CP 951 & HKSCS


(Note that this happened before I started owning code pages, so I might be a bit confused about parts of this).

Support for HKSCS is now through Unicode 5.  There’s a download available, Microsoft Character Code Conversion Routines For HKSCS-2004, that has some routines to help applications convert HKSCS data encoded in Big 5 or the Unicode PUA to Unicode 4.1.

Previously we provided Hong Kong Supplementary Character Set (HKSCS) Support for Windows XP Platform which was effectively a replacement for the 950 code page with mappings to the Unicode PUA.  Sometimes this was called code page 951 because of the name of the replacement file in the download.  This is sort of a hack and doesn’t work on Vista, you’ll get a compatability warning if you try to install it, and if you force the issue I’m not gonna support whatever happens to your machine! 🙂

The safest bet for applications developers to have consistent support is to use Unicode, which supports the HKSCS characters now, so you don’t have to worry about the PUA font mappings or other issues that have caused data portability issues between versions or systems.

Comments (5)

  1. Abel Cheung says:

    Thanks for your comment on my site. IMHO going with Unicode for HKSCS support is a wise move. Previous standalone patch is not as useful as it should be. The reason is two fold:

    1. Not publicized. Thus most Hong Kong people actually don’t know this thing has ever existed.

    2. Bad comment from Taiwan people, who install this patch and clobbered their own self-made characters and other custom patches which extend Big5.

    Next logical step here would be to create an easy-to-use tool for converting file content in Big5 or Big5HKSCS (Word, PowerPoint, text file, whatever) and file names into Unicode, to help migration to Unicode and encourage its usage. Most people who don’t want to abandon their legacy encoding gives migration cost as their first reason of unwillingness (not only traditional Chinese, but true across at least throughout Asia languages). And not in form of (currently released) API package.

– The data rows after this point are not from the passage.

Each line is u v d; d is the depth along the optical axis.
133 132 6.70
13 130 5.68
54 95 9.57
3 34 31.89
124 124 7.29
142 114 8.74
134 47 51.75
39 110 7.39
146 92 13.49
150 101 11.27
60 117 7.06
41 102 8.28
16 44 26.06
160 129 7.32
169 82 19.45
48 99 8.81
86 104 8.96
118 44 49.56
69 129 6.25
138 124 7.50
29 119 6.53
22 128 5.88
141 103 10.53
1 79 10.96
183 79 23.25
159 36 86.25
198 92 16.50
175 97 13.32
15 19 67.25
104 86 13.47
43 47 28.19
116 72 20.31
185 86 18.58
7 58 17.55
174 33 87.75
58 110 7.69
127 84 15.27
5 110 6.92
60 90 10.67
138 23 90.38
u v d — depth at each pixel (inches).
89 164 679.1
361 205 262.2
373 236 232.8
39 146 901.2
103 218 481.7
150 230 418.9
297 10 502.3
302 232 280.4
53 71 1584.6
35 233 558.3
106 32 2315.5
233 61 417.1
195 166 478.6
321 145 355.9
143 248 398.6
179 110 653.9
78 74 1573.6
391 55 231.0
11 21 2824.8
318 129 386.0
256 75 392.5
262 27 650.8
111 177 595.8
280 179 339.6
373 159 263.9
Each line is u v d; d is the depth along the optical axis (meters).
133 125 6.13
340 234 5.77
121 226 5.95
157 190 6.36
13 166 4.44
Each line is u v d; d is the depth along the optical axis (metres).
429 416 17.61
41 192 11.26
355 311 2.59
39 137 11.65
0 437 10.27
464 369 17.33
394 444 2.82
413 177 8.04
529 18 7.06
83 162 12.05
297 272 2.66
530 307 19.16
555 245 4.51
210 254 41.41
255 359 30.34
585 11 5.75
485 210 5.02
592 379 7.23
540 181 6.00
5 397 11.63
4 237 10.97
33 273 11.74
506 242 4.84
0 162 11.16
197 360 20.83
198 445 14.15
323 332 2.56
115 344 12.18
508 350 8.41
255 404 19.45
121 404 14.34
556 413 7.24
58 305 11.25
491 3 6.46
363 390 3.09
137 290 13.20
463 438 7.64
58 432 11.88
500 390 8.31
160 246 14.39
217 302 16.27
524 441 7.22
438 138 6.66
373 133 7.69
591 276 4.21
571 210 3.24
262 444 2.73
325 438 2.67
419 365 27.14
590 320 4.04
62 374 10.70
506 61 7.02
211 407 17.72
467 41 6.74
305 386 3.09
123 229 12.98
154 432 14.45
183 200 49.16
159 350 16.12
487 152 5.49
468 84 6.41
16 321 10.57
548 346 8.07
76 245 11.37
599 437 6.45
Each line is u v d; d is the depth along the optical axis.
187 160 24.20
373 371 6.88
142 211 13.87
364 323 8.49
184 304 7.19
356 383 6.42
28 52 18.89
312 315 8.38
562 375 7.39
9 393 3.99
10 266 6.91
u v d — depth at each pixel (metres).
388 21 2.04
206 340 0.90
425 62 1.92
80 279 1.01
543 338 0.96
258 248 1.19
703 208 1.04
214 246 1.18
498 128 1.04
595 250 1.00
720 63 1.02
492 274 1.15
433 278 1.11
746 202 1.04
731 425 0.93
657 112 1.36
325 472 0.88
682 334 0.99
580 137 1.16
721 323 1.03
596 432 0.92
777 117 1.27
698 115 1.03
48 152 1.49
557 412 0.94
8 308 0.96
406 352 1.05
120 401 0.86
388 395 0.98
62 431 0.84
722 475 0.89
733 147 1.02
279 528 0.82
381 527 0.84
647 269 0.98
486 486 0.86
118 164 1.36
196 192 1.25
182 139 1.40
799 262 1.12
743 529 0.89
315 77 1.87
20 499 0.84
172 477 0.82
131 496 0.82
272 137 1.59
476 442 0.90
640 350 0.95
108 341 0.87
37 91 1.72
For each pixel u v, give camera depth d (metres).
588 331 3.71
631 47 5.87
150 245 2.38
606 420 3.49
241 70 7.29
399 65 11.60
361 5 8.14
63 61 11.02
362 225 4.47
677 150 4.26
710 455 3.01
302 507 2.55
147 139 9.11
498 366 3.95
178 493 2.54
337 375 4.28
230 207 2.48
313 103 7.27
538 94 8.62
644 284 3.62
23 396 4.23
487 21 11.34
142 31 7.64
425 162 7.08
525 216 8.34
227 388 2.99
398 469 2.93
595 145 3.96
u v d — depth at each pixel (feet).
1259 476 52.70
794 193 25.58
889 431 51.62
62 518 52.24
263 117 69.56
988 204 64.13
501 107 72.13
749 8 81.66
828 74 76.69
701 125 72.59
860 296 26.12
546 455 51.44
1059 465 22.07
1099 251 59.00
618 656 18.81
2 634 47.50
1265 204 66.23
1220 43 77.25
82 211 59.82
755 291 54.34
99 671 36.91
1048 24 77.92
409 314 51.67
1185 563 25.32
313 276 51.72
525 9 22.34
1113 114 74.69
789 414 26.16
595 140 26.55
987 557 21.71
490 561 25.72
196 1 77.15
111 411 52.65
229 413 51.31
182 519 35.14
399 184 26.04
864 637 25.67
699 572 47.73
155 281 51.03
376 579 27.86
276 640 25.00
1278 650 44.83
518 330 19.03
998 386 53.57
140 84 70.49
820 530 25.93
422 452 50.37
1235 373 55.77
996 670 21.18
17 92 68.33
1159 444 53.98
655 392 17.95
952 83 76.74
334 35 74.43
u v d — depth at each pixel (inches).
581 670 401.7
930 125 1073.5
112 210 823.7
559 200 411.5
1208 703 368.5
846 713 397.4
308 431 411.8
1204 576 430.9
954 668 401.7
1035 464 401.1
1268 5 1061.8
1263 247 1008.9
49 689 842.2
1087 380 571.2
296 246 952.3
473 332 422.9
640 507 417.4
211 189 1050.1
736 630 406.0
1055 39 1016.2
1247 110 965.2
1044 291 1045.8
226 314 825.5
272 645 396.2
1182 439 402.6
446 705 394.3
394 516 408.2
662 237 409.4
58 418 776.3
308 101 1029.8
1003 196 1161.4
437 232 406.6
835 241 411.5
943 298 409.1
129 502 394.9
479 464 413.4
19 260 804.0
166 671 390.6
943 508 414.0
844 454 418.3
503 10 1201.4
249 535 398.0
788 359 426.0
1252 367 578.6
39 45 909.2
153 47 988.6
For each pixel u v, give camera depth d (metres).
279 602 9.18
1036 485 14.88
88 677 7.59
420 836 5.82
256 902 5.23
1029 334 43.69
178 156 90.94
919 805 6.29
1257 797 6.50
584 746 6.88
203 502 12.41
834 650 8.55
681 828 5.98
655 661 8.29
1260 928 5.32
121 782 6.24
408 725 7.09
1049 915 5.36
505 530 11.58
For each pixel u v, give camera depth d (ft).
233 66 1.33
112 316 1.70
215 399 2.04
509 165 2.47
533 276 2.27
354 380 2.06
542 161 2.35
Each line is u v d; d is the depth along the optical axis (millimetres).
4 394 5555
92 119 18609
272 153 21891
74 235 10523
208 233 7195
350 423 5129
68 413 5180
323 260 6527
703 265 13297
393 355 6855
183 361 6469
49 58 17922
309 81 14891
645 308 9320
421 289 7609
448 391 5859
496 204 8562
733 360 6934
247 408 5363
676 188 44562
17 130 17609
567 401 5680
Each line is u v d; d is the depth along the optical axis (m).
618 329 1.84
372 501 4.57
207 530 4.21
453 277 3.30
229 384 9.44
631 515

    Indeed, giving the tiny Hong Kong market, is it really justified to spend development effort on such tool? That’s something to be considered as well.

  2. Shawn Steele says:

    The "Conversion Routines" were provided for HKSCS partially because of the reasons you note.  Creating a tool has several problems, which you mentioned, or alluded to:

    * Many users don’t know how their data is encoded.  The HKSCS support, PUA use, etc. have many levels of complexity that can cause problems.

    * The use of the PUA is different for different users, so a generic tool is difficult to develop.

    * There are numerous file formats, making a conversion tool challenging since it can’t know about propriatary formats and probably would miss other ones that are important to particular customer applications.

    * Even with a perfect tool, migration to clean Unicode data is challenging since it requires that all users of the data migrate.  It can be challenging if some users may not have the desire or ability to upgrade.  A company could migrate, but what about their partners and customers?  A software program could provide updates, but the companies may not be ready for them yet.

    Unfortunately there isn’t a trivial solution to this mix of encoded data, and each customer needs to evaluate their usage and come up with a plan to best migrate their data toward Unicode 4.1/5.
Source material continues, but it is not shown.